0) Install NAS
1) Make sure that recover-log is enabled in Heritrix. This is done by setting the "recovery-log-enabled" property of the frontier to true:
<boolean name="recovery-log-enabled">true</boolean>
1a) Make sure that the recover.gz file is included in the metadata arc by adding
<logFilePattern>.*(\.log|\.out|\.gz)</logFilePattern> to harvester.harvesting.metadata in the HarvestController settings file.
2) Enable recovery in NetarchiveSuite for just one of the HIGH-priority harvesters by enabling the "settings.harvester.harvesting.continuationFromHeritrixRecoverlogEnabled" setting in the harvester settings-file like this
<harvesting>
<continuationFromHeritrixRecoverlogEnabled>true
</continuationFromHeritrixRecoverlogEnabled>
..
3) Restart the HIGH priority harvester where you have modified the settings, shutdown the the rest of the HIGH-priority harvesters in your installation.
4) Make a rather large selective harvest so there is time for the recovery mechanism to work before we kill the harvester (kill -9) after about 15 minutes, and afterwards restart the harvesting processor as well (If not, it takes a long time (6 hours+), before NAS gives up on the dead Heritrix process, and continues with the data-processing and uploads the metadata (including the the recover.gz file) to the archive.

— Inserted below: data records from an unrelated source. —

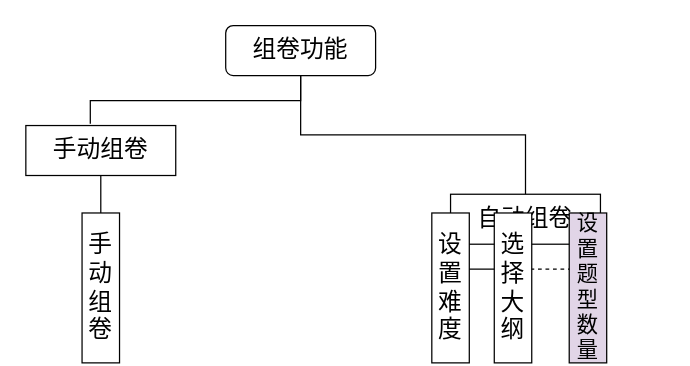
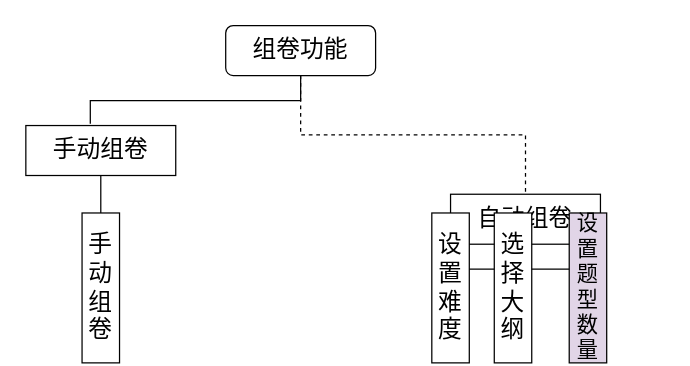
  <mxCell id="0" />
  <mxCell id="1" parent="0" />
  <mxCell id="2" style="edgeStyle=orthogonalEdgeStyle;rounded=0;orthogonalLoop=1;jettySize=auto;html=1;exitX=0.5;exitY=1;exitDx=0;exitDy=0;entryX=0.43;entryY=-0.035;entryDx=0;entryDy=0;entryPerimeter=0;fontSize=17;endArrow=none;endFill=0;" edge="1" parent="1" source="4" target="6"><mxGeometry relative="1" as="geometry" /></mxCell>
- <mxCell id="3" style="edgeStyle=orthogonalEdgeStyle;rounded=0;orthogonalLoop=1;jettySize=auto;html=1;exitX=0.5;exitY=1;exitDx=0;exitDy=0;fontSize=17;endArrow=none;endFill=0;" edge="1" parent="1" source="4" target="10"><mxGeometry relative="1" as="geometry" /></mxCell>
+ <mxCell id="3" style="edgeStyle=orthogonalEdgeStyle;rounded=0;orthogonalLoop=1;jettySize=auto;html=1;exitX=0.5;exitY=1;exitDx=0;exitDy=0;fontSize=17;endArrow=none;endFill=0;dashed=1;" edge="1" parent="1" source="4" target="10"><mxGeometry relative="1" as="geometry" /></mxCell>
  <mxCell id="4" value="&lt;font style=&quot;font-size: 19px;&quot;&gt;组卷功能&lt;/font&gt;" style="whiteSpace=wrap;html=1;rounded=1;" vertex="1" parent="1"><mxGeometry x="180" y="20" width="120" height="40" as="geometry" /></mxCell>
  <mxCell id="5" style="edgeStyle=orthogonalEdgeStyle;rounded=0;orthogonalLoop=1;jettySize=auto;html=1;exitX=0.5;exitY=1;exitDx=0;exitDy=0;entryX=0;entryY=0.5;entryDx=0;entryDy=0;fontSize=17;endArrow=none;endFill=0;" edge="1" parent="1" source="6" target="11"><mxGeometry relative="1" as="geometry" /></mxCell>
  <mxCell id="6" value="&lt;font style=&quot;font-size: 19px;&quot;&gt;手动组卷&lt;/font&gt;" style="rounded=0;whiteSpace=wrap;html=1;" vertex="1" parent="1"><mxGeometry x="20" y="100" width="120" height="40" as="geometry" /></mxCell>
  <mxCell id="7" style="edgeStyle=orthogonalEdgeStyle;rounded=0;orthogonalLoop=1;jettySize=auto;html=1;exitX=0.5;exitY=1;exitDx=0;exitDy=0;entryX=0;entryY=0.5;entryDx=0;entryDy=0;fontSize=17;endArrow=none;endFill=0;" edge="1" parent="1" source="10" target="13"><mxGeometry relative="1" as="geometry" /></mxCell>
  <mxCell id="8" style="edgeStyle=orthogonalEdgeStyle;rounded=0;orthogonalLoop=1;jettySize=auto;html=1;exitX=0.5;exitY=1;exitDx=0;exitDy=0;entryX=0;entryY=0.5;entryDx=0;entryDy=0;fontSize=17;endArrow=none;endFill=0;" edge="1" parent="1" source="10" target="12"><mxGeometry relative="1" as="geometry" /></mxCell>
- <mxCell id="9" style="edgeStyle=orthogonalEdgeStyle;rounded=0;orthogonalLoop=1;jettySize=auto;html=1;exitX=0.5;exitY=1;exitDx=0;exitDy=0;entryX=0;entryY=0.5;entryDx=0;entryDy=0;fontSize=17;endArrow=none;endFill=0;dashed=1;" edge="1" parent="1" source="10" target="14"><mxGeometry relative="1" as="geometry" /></mxCell>
+ <mxCell id="9" style="edgeStyle=orthogonalEdgeStyle;rounded=0;orthogonalLoop=1;jettySize=auto;html=1;exitX=0.5;exitY=1;exitDx=0;exitDy=0;entryX=0;entryY=0.5;entryDx=0;entryDy=0;fontSize=17;endArrow=none;endFill=0;" edge="1" parent="1" source="10" target="14"><mxGeometry relative="1" as="geometry" /></mxCell>
  <mxCell id="10" value="&lt;font style=&quot;font-size: 19px;&quot;&gt;自动组卷&lt;/font&gt;" style="rounded=0;whiteSpace=wrap;html=1;" vertex="1" parent="1"><mxGeometry x="360" y="155" width="120" height="40" as="geometry" /></mxCell>
  <mxCell id="11" value="手动组卷" style="rounded=0;whiteSpace=wrap;html=1;fontSize=19;rotation=90;horizontal=0;" vertex="1" parent="1"><mxGeometry x="20" y="215" width="120" height="30" as="geometry" /></mxCell>
  <mxCell id="12" value="设置难度" style="rounded=0;whiteSpace=wrap;html=1;fontSize=19;rotation=90;horizontal=0;" vertex="1" parent="1"><mxGeometry x="300" y="215" width="120" height="30" as="geometry" /></mxCell>
  <mxCell id="13" value="选择大纲" style="rounded=0;whiteSpace=wrap;html=1;fontSize=19;rotation=90;horizontal=0;" vertex="1" parent="1"><mxGeometry x="350" y="215" width="120" height="30" as="geometry" /></mxCell>
  <mxCell id="14" value="设置题型数量" style="rounded=0;whiteSpace=wrap;html=1;fontSize=17;rotation=90;horizontal=0;fillColor=#e1d5e7;" vertex="1" parent="1"><mxGeometry x="410" y="215" width="120" height="30" as="geometry" /></mxCell>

5) restart the killed job.
6) See that NAS successfully extracts the recovery.gz from the previous job, and points to this in the order.xml (recover-path attribute).
7) after 15 minutes, terminate the job in the Heritrix GUI
8) Examine the cdx'es from the two metadata-arc files, and verify, that the downloads from the killed harvest are not harvested again in the next harvest.